At Waters' request Marks looked up details of the arrest, warning the dealer, "You'll have to learn to take it a little bit careful."

The officer, who was a senior-constable at the Frankston regional response unit at the time, knew Waters through his local football club.

He admitted he knew Waters sold ecstasy -- despite never reporting him -- but said he had no idea it was large-scale.

Marks said he thought Waters was simply inquiring about the arrest of a friend and he did not know of the dealer's link to the case.

County Court Judge John Smallwood said the leak was an error in judgment fuelled by friendship and loyalty rather than a serious ethical breach.

But Justices Peter Buchanan, Geoffrey Eames and Geoffrey Nettle said the argument that the real reason for Waters' request for details did not occur to Marks beggared belief.

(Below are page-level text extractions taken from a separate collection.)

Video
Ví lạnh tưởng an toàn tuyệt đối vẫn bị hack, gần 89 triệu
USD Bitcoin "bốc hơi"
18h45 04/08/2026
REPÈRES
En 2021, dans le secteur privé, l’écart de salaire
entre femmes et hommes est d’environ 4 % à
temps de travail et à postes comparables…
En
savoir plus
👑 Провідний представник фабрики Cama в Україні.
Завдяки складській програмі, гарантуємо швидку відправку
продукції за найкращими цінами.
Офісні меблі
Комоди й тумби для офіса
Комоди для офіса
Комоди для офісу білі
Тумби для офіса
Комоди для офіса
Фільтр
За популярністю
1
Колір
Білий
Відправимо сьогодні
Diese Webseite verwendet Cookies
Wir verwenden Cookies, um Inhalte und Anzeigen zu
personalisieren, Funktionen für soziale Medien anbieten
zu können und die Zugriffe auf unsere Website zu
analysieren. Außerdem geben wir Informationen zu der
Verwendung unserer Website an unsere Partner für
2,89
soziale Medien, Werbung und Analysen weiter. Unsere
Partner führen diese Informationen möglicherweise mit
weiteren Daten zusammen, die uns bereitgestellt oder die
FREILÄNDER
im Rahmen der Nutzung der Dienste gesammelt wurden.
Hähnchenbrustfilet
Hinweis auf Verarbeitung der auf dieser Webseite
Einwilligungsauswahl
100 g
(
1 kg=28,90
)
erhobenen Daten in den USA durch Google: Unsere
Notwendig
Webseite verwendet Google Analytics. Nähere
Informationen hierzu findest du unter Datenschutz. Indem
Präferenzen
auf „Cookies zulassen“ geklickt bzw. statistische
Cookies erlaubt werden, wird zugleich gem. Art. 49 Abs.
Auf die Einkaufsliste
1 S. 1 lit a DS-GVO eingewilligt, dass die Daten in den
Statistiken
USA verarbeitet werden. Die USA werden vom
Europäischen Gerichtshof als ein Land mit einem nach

"With all respect to the learned sentencing judge, I think it fanciful to suppose that (Marks) could have believed the provision of criminal intelligence to a known drug dealer was a relatively innocent transfer of information," Justice Nettle said.

But the DPP did not appeal on the ground that the judge made a mistake in finding it was a judgment error -- the appeal was made only on the ground that the sentence was inadequate.

The court found that for this reason the appeal had to be dismissed, despite its finding that it was a serious offence for which a conviction should have been imposed.